Kutipan Sumber ->
_ _ _ _ _ _ _

Selanjutnya Presiden Soeharto, semula memang pembangunannya bertumpu pada pertanian yang dibiayai dari hasil “boom” minyak akibat adanya krisis minyak dunia tahun 1973. Infrastruktur pertanian dibangun, peningkatan produksi beras; gula; dan palawija ditangani serius, kelembagaannya ditata, harga dasar gabah/beras diimplementasikan, diadakan reformasi kelembagaan a.l. Yayasan Urusan Bahan Makanan (YUBM) diubah menjadi Bulog pada tahun 1967 dan dibentuk Badan Pengendali Bimas pada tahun 1970. Hasilnya tahun 1984 kita berswasembada kooditas beras, gula, dan jagung. Setelah swasembada dicapai, ternyata beban anggaran untuk membiayai membengkaknya stok beras dan gula sangat berat, kualitas beras pun menurun karena lama disimpan, kemudian diekspor merugi, selanjutnya harga riil beras dalam negeri pun turun, akhirnya petani yang jadi korban. Hanya pemerintah yang bangga dan mendapat pujian dan Presiden Soeharto yang dapat medali dari FAO.

_ _ _ _ _ _ _

Tugas 1 -> Bagaimana terjemahan bahasa Inggris untuk kalimat dari kutipan tentang pembangunan pertanian era Soeharto ini: "Hanya pemerintah yang bangga dan mendapat pujian dan Presiden Soeharto yang dapat medali dari FAO."?
Tugas 2 -> Bisakah Anda menyambung kutipan tentang pembangunan pertanian di masa Presiden Soeharto, mulai setelah kalimat terakhirnya?
Materi berikut ini tidak diperlukan.

Data Mentah ->

_ _ _ _ _ _ _

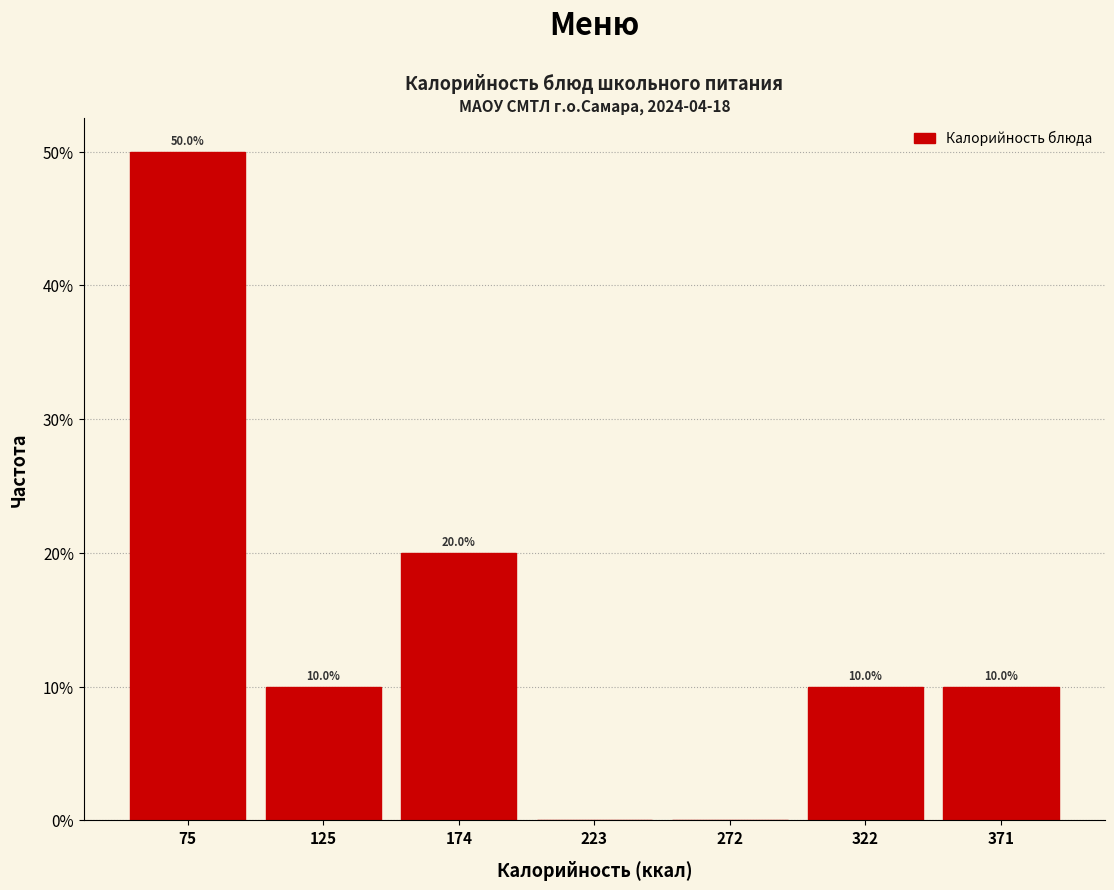

Which range on the x-axis has the tallest bar?

50 to 100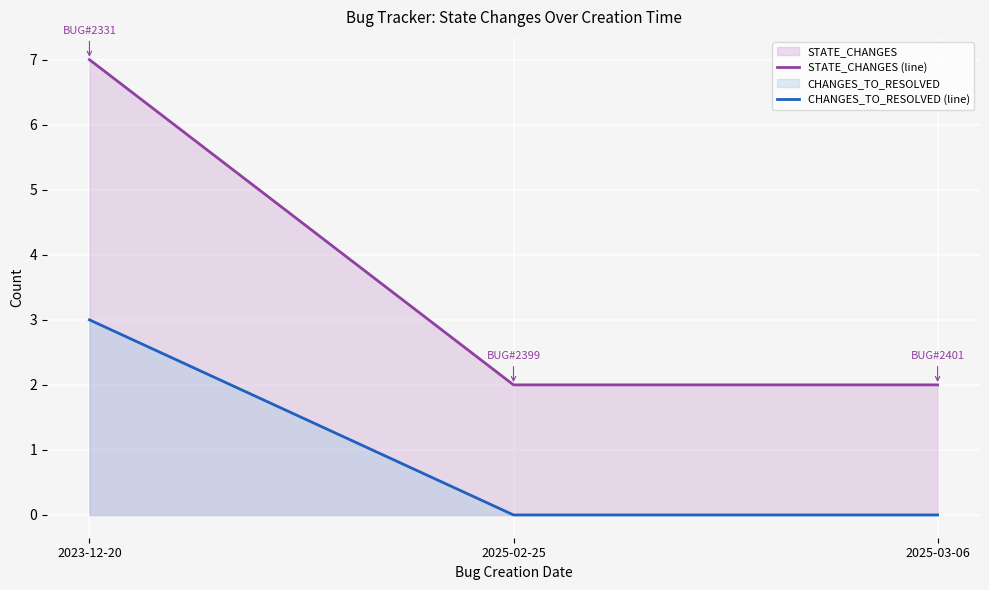

How many positive values does the CHANGES_TO_RESOLVED (line) series have?

1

_ _ _ _ _ _ _

Jawaban 1 -> Only the government was proud and received praise, and President Soeharto was the one who got a medal from the FAO.

Jawaban 2 ->
Strategi peningkatan produksi kemudian diubah dari “swasembada absolut” menjadi “swasembada on trend”, pada saat stok beras berlebih dapat diekspor dan pada saat kekurangan beras dapat diimpor. Setelah tahun 1993, keadaan jadi kebablasan, kita menjadi “net importer” beras lagi. Akhirnya, Presiden Soeharto lengser tahun 1998 yang dipicu turunnya produksi beras tahun 1997 yang kemudian disusul oleh adanya krisis moneter  1997/1998 yang berimbas pada krisis ekonomi, sosial dan politik.
Presiden Habibie, Presiden Gus Dur, dan Presiden Megawati tidak banyak hal yang diwariskan dalam urusan pangan, mungkin karena singkatnya waktu memerintah. Yang saya catat sewaktu Pemerintahan Habibie, Gus Dur, dan Megawati produksi pertanian kita terpuruk akibat dibebaskannya impor  beras dan komoditas penting lainnya. Memang pada Pemerintahan Gusdur impor beras dan gula dikenakan bea masuk, tetapi impornya masih tetap bebas. Pada akhir Pemerintahan Megawati memang dilakukan pembatasan untuk impor gula dan beras. Setelah berbagai kritik tajam ditujukan pada kebijakan perberasan yang ambivalen, di satu sisi harga beras domestik dijaga, tetapi di sisi lain impor beras dibebaskan, artinya kita ikut menyelesaikan surplus beras dunia. Namun, dampak kebijakan pembatasan impor beras  belum dirasakan pada Pemerintahan Megawati. Perlu ditambahkan, pada tahun 2000 sampai dengan tahun 2004 harga beras di Pasar Induk Beras Cipinang stabil sepanjang tahun sekitar Rp 2500,00 per kg, impor beras oleh swasta rata-rata per tahun 1,5 juta ton dan oleh Bulog 0,5 juta ton rata-rata per tahun.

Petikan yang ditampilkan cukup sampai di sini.